SELECTED TEXT ::
↓

6) Operates as Social Bond: Organisational culture acts as a “social bond”, which connects all the employees and they consider themselves as a part of the organisation. Employees crave social identity and due to this, they are provoked to internalise the organisation’s prevailing culture.
7) Helps in Logical Thinking: Organisational culture helps employees to understand the happenings within an organisation. It also helps them to determine what others expect from them and motivates them to communicate with other employees who know the culture in a better way and also believe in it.
Barriers to Organisational Culture
Following are the barriers to organisational culture:
1) Culture Limits Organisations to Change as per Environmental Demands: Current environment ins which organisations are working is rapidly changing but culture restricts the organisation to act as per the demands of the changing environment.
2) Culture Demands New Employees to Confirm its Values: When a new employee joins an organisation he brings with him a different culture. Rather than accepting good characteristics of his culture, the organisation demands the new entrant to accept and adapt prevailing values and culture.
3) Breakage of Various Business Alliances: Today, many business associations like mergers, and acquisitions are proceeding towards splining stage due to the strong cultures of the parties.
Thus, culture has both merits and demerits. Cultures should be flexible to maximise the merits and reduce the demerits. Culture needs to be changed with time so that the organisation can also change as per the changing environment. Thus, culture must act as a catalyst to adopt the change.
Creating Customer Responsive Culture
A customer-responsive culture is one where employees are friendly and courteous, accessible, knowledgeable, prompt in responding to customer needs and willing to do what’s necessary to please the customer, Customer responsive cultures hire service-oriented employees with good listening skills and the willingness to go beyond the constraints of their job descriptions to do what is necessary to please the customer. It then clarifies their roles, frees them up to meet changing customer needs by minimising rules and regulations, and provides them with a wide range of decision discretion to do their jobs as they see fit.

↑

DATA SEGMENT ::
↓

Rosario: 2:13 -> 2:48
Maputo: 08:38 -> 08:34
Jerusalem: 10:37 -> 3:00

↑

SET TASKS ::
A - Answer these from the text on organizational culture:
(i) What does organizational culture act as when it connects all the employees?
(ii) What must culture act as, according to the paragraph weighing its merits and demerits?
(iii) What kind of employees do customer-responsive cultures hire?
B - Write the next part of the text on organizational culture, starting after its final sentence.
The lines between the text and this point are separate material.

ANSWERS ::
A -
(i) A "social bond."
(ii) A catalyst to adopt the change.
(iii) Service-oriented employees with good listening skills and the willingness to go beyond the constraints of their job descriptions to do what is necessary to please the customer.

B -
For example, McDonald’s is the No. 1 fast food because of the systems or cultures that are prevalent in each outlet and its customer-oriented service. A customer-responsive culture is a path to customer loyalty and long-term profitability. Companies that have created such cultures as Southwest Airlines, FedEx, Johnson & Johnson, Nordstrom, Jet Airways and Shopper’s Stop in India – have built a strong and loyal customer base and have normally outperformed their competitors in financial performance and revenue growth.
Six key variables are important for creating customer-responsive cultures:
1) Type of Employee: First is the type of employees themselves. Successful, service-oriented organisations hire employees who are friendly and outgoing.
2) Low Formalisation: Second is low formalisation. Service employees need to have the liberty to meet varying customer service requirements.
3) Empowerment: Empowered employees have the decision discretion to do what is necessary to please the customer.
4) Good Listening Skills: Employees in customer-responsive cultures can listen to and understand messages sent by the customer.
5) Role Clarity: Service employees act as boundary spanners between the organisation and its customers. They have to agree to the demands of both their employer and the customer.
6) Organisational Citizenship Behaviour: Finally, customer-responsive cultures have employees who exhibit organisational citizenship behaviour. They are moral in their desire to please the customer.